Two temporal regimes of diversity loss. In all plots, circles with error bars represent the experimental data, triangles represent numerical simulations, and solid curves represent analytical solutions. Model parameters are listed in Table 1. (A) The first regime of diversity loss. Theory, simulations, and experiments show that diversity decreases exponentially in time. Time is measured in generations. The solid curves represent the analytical solutions given by Eq. 4. A, Inset shows a linear data collapse of the experimental data based on Eq. 4. (B) The second regime of diversity loss. The probability of observing a given number of clonal population as a function of time is measured in generations from the start of the second regime. The experimental data are obtained by retracking our experimental data (Materials and Methods). Details on the data analysis and analytical solutions are in SI Appendix.

Fig. 4.

Fixation probabilities are highest at the center of a microchannel. (A) Fixation probabilities predicted by Eq. 7 for M = 10, N = 30, m = 0.6, and $\alpha =3.2$. (B) Fixation probabilities along the vertical (j) axis. Color histograms represent empirical probabilities from experiments with associated uncertainties.
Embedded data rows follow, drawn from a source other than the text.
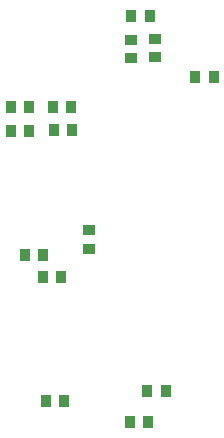
<source format=gbp>
G04*
G04 #@! TF.GenerationSoftware,Altium Limited,Altium Designer,23.5.1 (21)*
G04*
G04 Layer_Color=128*
%FSLAX44Y44*%
%MOMM*%
G71*
G04*
G04 #@! TF.SameCoordinates,3DE8B106-AB94-4B2A-A5C1-010116C31EDB*
G04*
G04*
G04 #@! TF.FilePolarity,Positive*
G04*
G01*
G75*
%ADD21R,0.9800X0.9300*%
%ADD26R,0.9300X0.9800*%
D21*
X1086866Y770382D02*
D03*
X1121918Y947166D02*
D03*
X1142148Y948018D02*
D03*
Y932618D02*
D03*
X1121918Y931766D02*
D03*
X1086866Y785782D02*
D03*
D26*
X1120996Y623824D02*
D03*
X1136396D02*
D03*
X1072040Y870712D02*
D03*
X1056640D02*
D03*
X1137826Y967232D02*
D03*
X1122426D02*
D03*
X1071626Y890524D02*
D03*
X1056226D02*
D03*
X1065690Y641350D02*
D03*
X1063150Y745998D02*
D03*
X1035812Y869950D02*
D03*
X1020412D02*
D03*
X1151382Y649478D02*
D03*
X1135982D02*
D03*
X1176622Y915416D02*
D03*
X1192022D02*
D03*
X1032002Y764794D02*
D03*
X1047402D02*
D03*
X1020318Y890524D02*
D03*
X1035718D02*
D03*
X1050290Y641350D02*
D03*
X1047750Y745998D02*
D03*
M02*

</source>
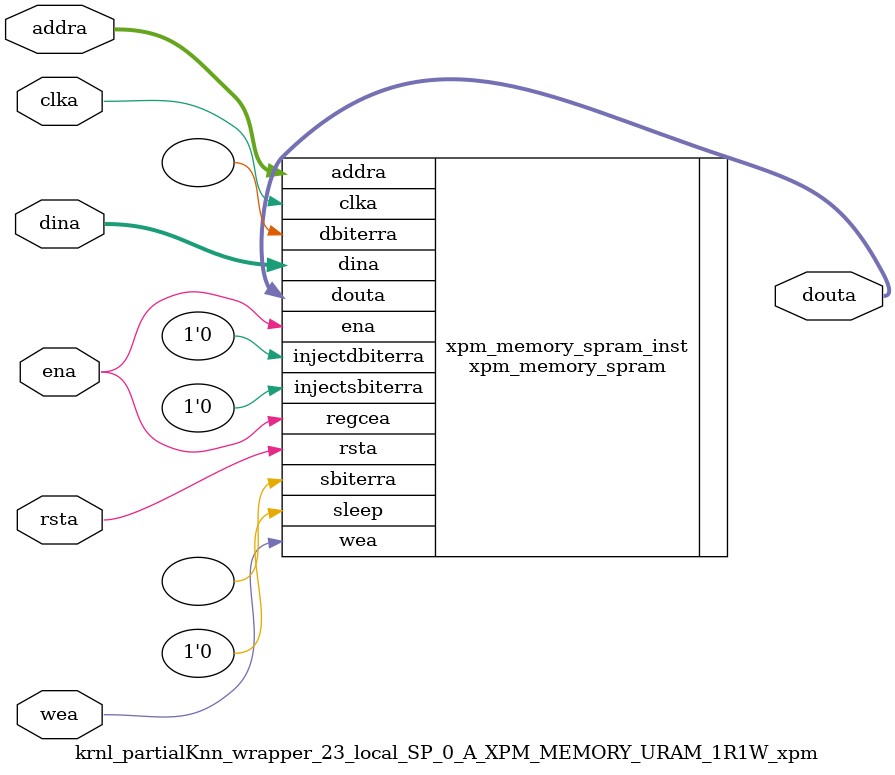
<source format=v>
`timescale 1 ns / 1 ps
module krnl_partialKnn_wrapper_23_local_SP_0_A_XPM_MEMORY_URAM_1R1W_xpm # (
  // Common module parameters
  parameter integer                 MEMORY_SIZE        = 524288,
  parameter                         MEMORY_PRIMITIVE   = "ultra",
  parameter                         ECC_MODE           = "no_ecc",
  parameter                         MEMORY_INIT_FILE   = "none",
  parameter                         WAKEUP_TIME        = "disable_sleep",
  parameter integer                 MESSAGE_CONTROL    = 0,
  // Port A module parameters
  parameter integer                 WRITE_DATA_WIDTH_A = 256,
  parameter integer                 READ_DATA_WIDTH_A  = WRITE_DATA_WIDTH_A,
  parameter integer                 BYTE_WRITE_WIDTH_A = WRITE_DATA_WIDTH_A,
  parameter integer                 ADDR_WIDTH_A       = 11,
  parameter                         READ_RESET_VALUE_A = "0",
  parameter integer                 READ_LATENCY_A     = 1,
  parameter                         WRITE_MODE_A       = "read_first"
) (
  // Port A module ports
  input  wire                                               clka,
  input  wire                                               rsta,
  input  wire                                               ena,
  input  wire [(WRITE_DATA_WIDTH_A/BYTE_WRITE_WIDTH_A)-1:0] wea,
  input  wire [ADDR_WIDTH_A-1:0]                            addra,
  input  wire [WRITE_DATA_WIDTH_A-1:0]                      dina,
  output wire [READ_DATA_WIDTH_A-1:0]                       douta
);
// Set parameter values and connect ports to instantiate an XPM_MEMORY single port RAM configuration
xpm_memory_spram # (
  // Common module parameters
  .MEMORY_SIZE        (MEMORY_SIZE),   //positive integer
  .MEMORY_PRIMITIVE   (MEMORY_PRIMITIVE),      //string; "auto", "distributed", "block" or "ultra";
  .ECC_MODE           (ECC_MODE),      //do not change
  .MEMORY_INIT_FILE   (MEMORY_INIT_FILE), //string; "none" or "<filename>.mem" 
  .MEMORY_INIT_PARAM  (""), //string;
  .WAKEUP_TIME        (WAKEUP_TIME),      //string; "disable_sleep" or "use_sleep_pin"
  .MESSAGE_CONTROL    (MESSAGE_CONTROL),      //do not change
  // Port A module parameters
  .WRITE_DATA_WIDTH_A (WRITE_DATA_WIDTH_A),     //positive integer
  .READ_DATA_WIDTH_A  (READ_DATA_WIDTH_A),     //positive integer
  .BYTE_WRITE_WIDTH_A (BYTE_WRITE_WIDTH_A),     //integer; 8, 9, or WRITE_DATA_WIDTH_A value
  .ADDR_WIDTH_A       (ADDR_WIDTH_A),      //positive integer
  .READ_RESET_VALUE_A (READ_RESET_VALUE_A),  //string
  .READ_LATENCY_A     (READ_LATENCY_A),      //non-negative integer
  .WRITE_MODE_A       (WRITE_MODE_A)       //string; "write_first", "read_first", "no_change"
) xpm_memory_spram_inst (
  // Common module ports
  .sleep          (1'b0),  //do not change
  // Port A module ports
  .clka           (clka),
  .rsta           (rsta),
  .ena            (ena),
  .regcea         (ena),
  .wea            (wea),
  .addra          (addra),
  .dina           (dina),
  .injectsbiterra (1'b0),  //do not change
  .injectdbiterra (1'b0),  //do not change
  .douta          (douta),
  .sbiterra       (),      //do not change
  .dbiterra       ()       //do not change
);
endmodule
</source>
Dark blue bars represent marginalized fixation probabilities $P_j^{\text{fix}}={\displaystyle {\sum }_i{P}_{i,j}^{\text{fix}}}$, where $P_{i,j}^{\text{fix}}$ is given in Eq. 7. The number of cells per lane is N = 9 for all three cases. In the experiments where populations do not reach fixation, we use all remaining clonal populations at the end of the experiment (typically, from two to six) to approximate the empirical fixation probabilities. The validity of this approximation is supported by numerical simulations (SI Appendix). (C) Projections of the fixation probabilities along the horizontal (i) axis. The gray histogram represents the empirical fixation probabilities. Dark blue bars represent $P_i^{\text{fix}}={\displaystyle {\sum }_j{P}_{i,j}^{\text{fix}}}$.

Fig. 5.

Estimation of the model parameters from experimental observations. (A) Empirical distributions of division times. (B) Growth rates evaluated from the experimental data. The error bars represent the mean values and the SEs of the population growth rates obtained as $\ln ((2))/\langle \tau \rangle$, where $\langle \tau \rangle$ is the cell division time averaged over the population in a single experimental run. The stars mark the reproduction rates b evaluated by solving the Euler–Lotka equation $2\langle \exp (-b\tau )\rangle =1$ (SI Appendix). (C) Scheme of the two possible directions of division. We interpret an asymmetry between frequencies of reproductions in these two directions as a mass effect. (D) Mass effect in the experimental data. The scattered points represent the average frequencies of leftward divisions as a function of the cell position in the experimental data. We fit the data with the linear function given in Eq. 8 using the least squares method, resulting in m = 0.6 for all channel widths. (E) Division within the same lane and to a neighbor lane. The alignment parameter α is defined as the ratio between the probability of a cell division within a lane and that of a cell division involving a change of lane. (F) Average value and the SE of α estimated from the experimental data. We find that α does not significantly vary across experiments and lanes. The average value over all experiments is $\alpha =3.2$. The averages are calculated over 17 microchannels with two lanes, 21 microchannels with three lanes, and 20 microchannels with four lanes.

Fig. 6.

Dynamics of interfaces. Different colors correspond to different clonal populations. Interfaces ${\sigma }_1,{\sigma }_2\dots {\sigma }_{N-1}$ are associated with adjacent cells. An interface σ_i is equal to one if the two associated cells belong to different clonal populations and zero otherwise. As a consequence of cell division, an interface of value zero is created at i = 6, and a portion of the vector of interface is shifted (in red). As an outcome, one interface is expelled.